— 作業指示 1 —
本文によると、筆者が住んでいるのはどの県か。
— 作業指示 2 —
本文の「出口の見えない長期戦をストレ」から「思うと、やっぱり気が滅入る。」までを、両端を含めてそのまま書き写せ。
### 対象の本文
平尾剛のCANVAS DIALY

日々の雑感。思考の痕跡を残しておくために。

「不確実性」のなかにいる。

2月が終わるとともに僕の住む兵庫県では緊急事態宣言が解除された。昨年4月に発出され、5月に解除されたときと比べると、その解放感はまったく異なる。宣言後には閉塞感を、解除後には小さくない安堵感を覚えたのだが、今回は昨年ほどではなく、昨日までと同じような心持ちで1日が終わろうとしている。コロナ禍での生活に慣れたというのもあるし、宣言を発出しようが解除しようがCOVID−19はまだしばらく猛威を振るうと諦めているからでもある。

出口の見えない長期戦をストレスなく闘い抜くためには一喜一憂しないことが肝要で、そうして心理的に自己防衛をしているのだとも思う。補償という観点からすれば宣言をするしないで大きく異なるので、あくまでも僕の立場から言えばというだけだが、当たり前になりつつあるこのコロナ禍の生活がまだしばらく続くのかと思うと、やっぱり気が滅入る。

気のおけない仲間たちと飛沫を気にせず話をしながら酒を飲みたいし、馴染みの店にも気軽に足を運びたい。人が集まる市街地にも遠慮なく出かけたいし、首都圏をはじめとする県外の仕事もバンバン入れたい。知らず知らずのうちに他者との距離を気にするこの生活はもうたくさんだ。こうした欲望は公の場で口にすることが難しく、無意識的に我慢している。でも抑圧された感情は思いもよらない仕方で顕在化するので、こうしてブログでやや愚痴っぽく書き連ねてみると、ちょっとすっきりした。お目汚し、失礼。

それにしてもストレスというのは厄介だ。原因が明確ならまだしも、漠然としたストレスほど扱いにくいものはない。「なんだかわからないモヤモヤ」はいつの間にか心を濁らせてゆく。このコロナ禍であらためてそれを実感している。
######
### データ部分
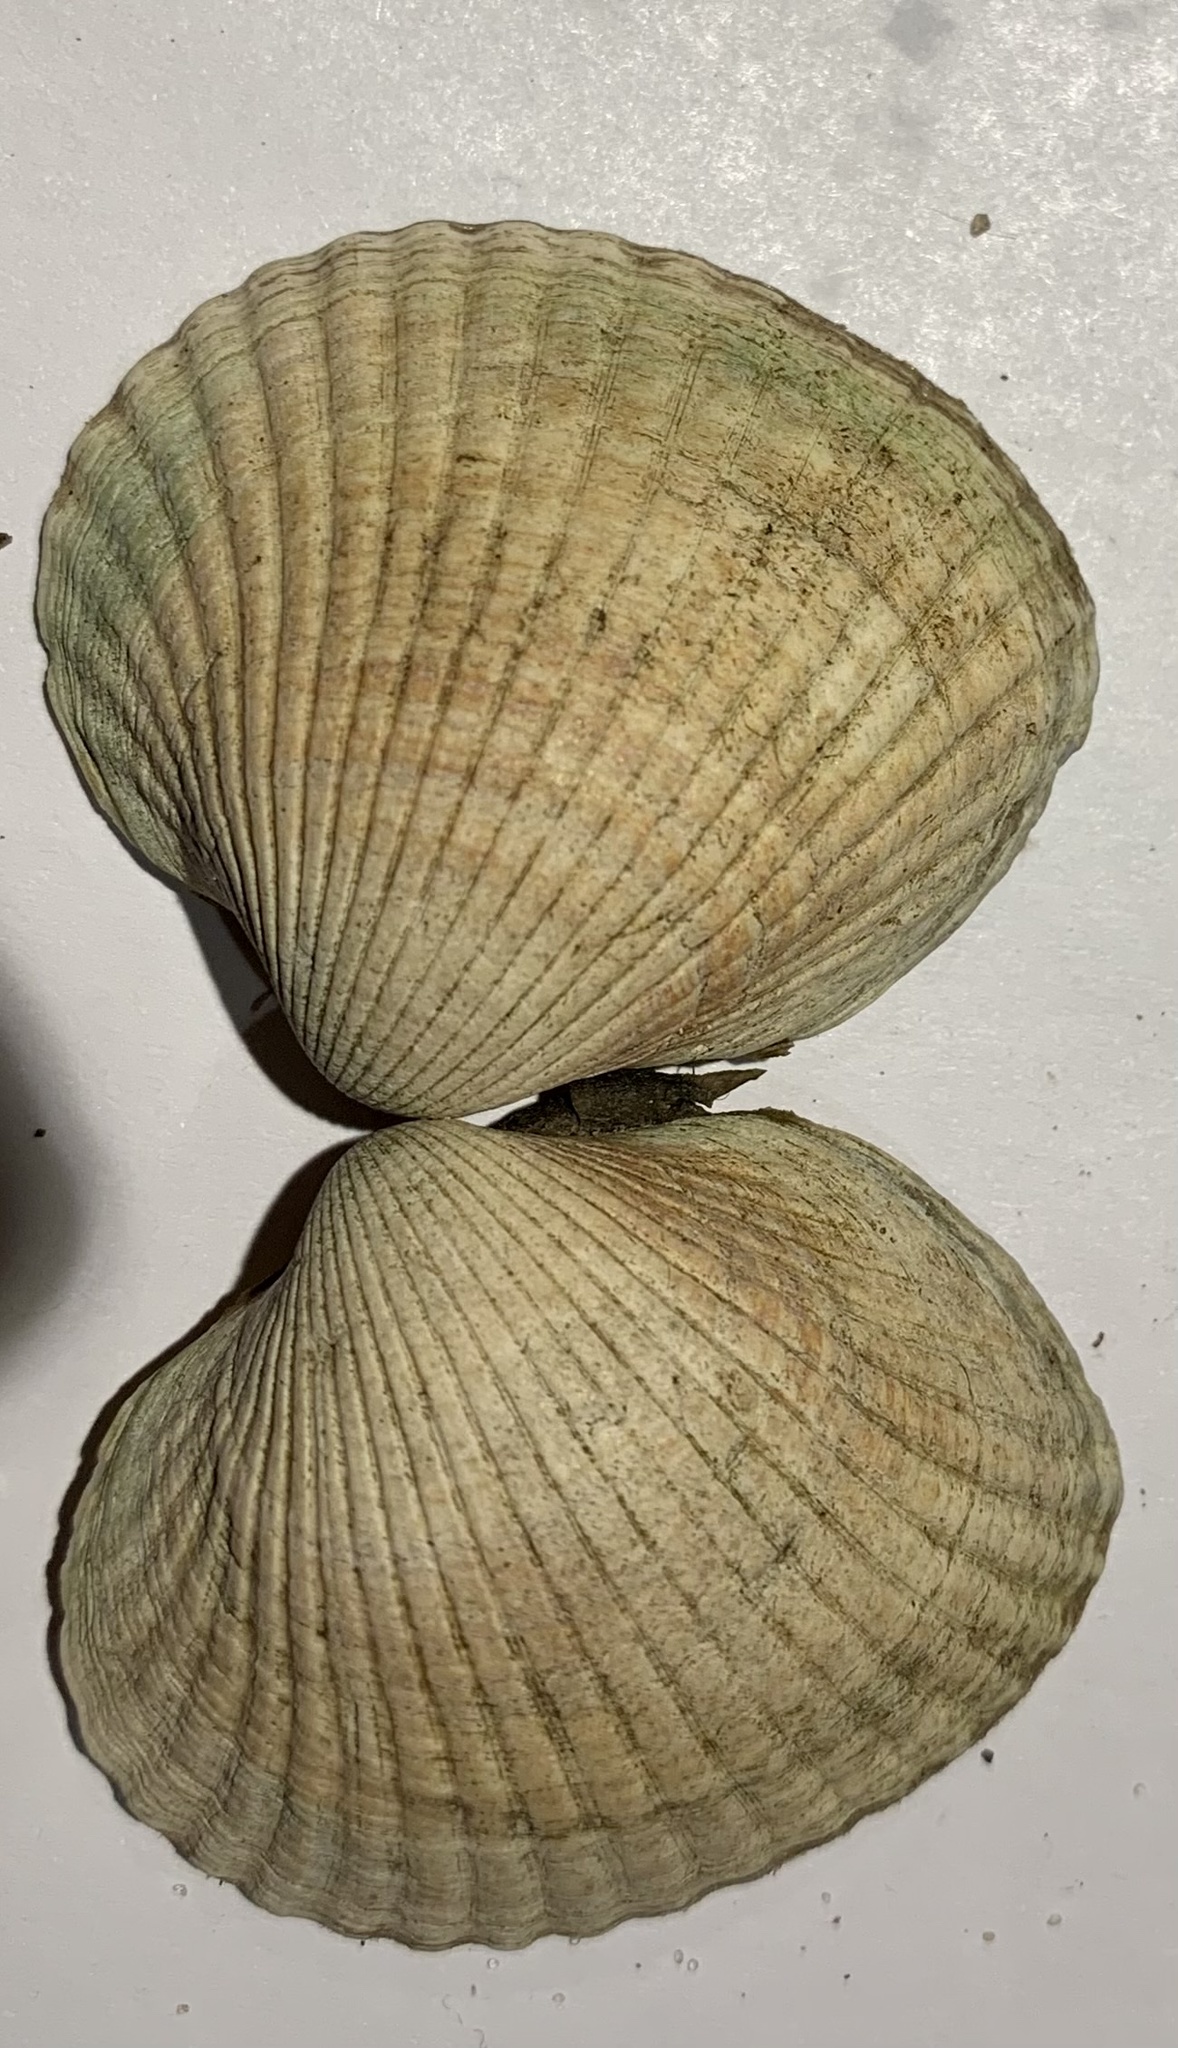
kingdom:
######
— 解答 1 —
兵庫県

— 解答 2 —
出口の見えない長期戦をストレスなく闘い抜くためには一喜一憂しないことが肝要で、そうして心理的に自己防衛をしているのだとも思う。補償という観点からすれば宣言をするしないで大きく異なるので、あくまでも僕の立場から言えばというだけだが、当たり前になりつつあるこのコロナ禍の生活がまだしばらく続くのかと思うと、やっぱり気が滅入る。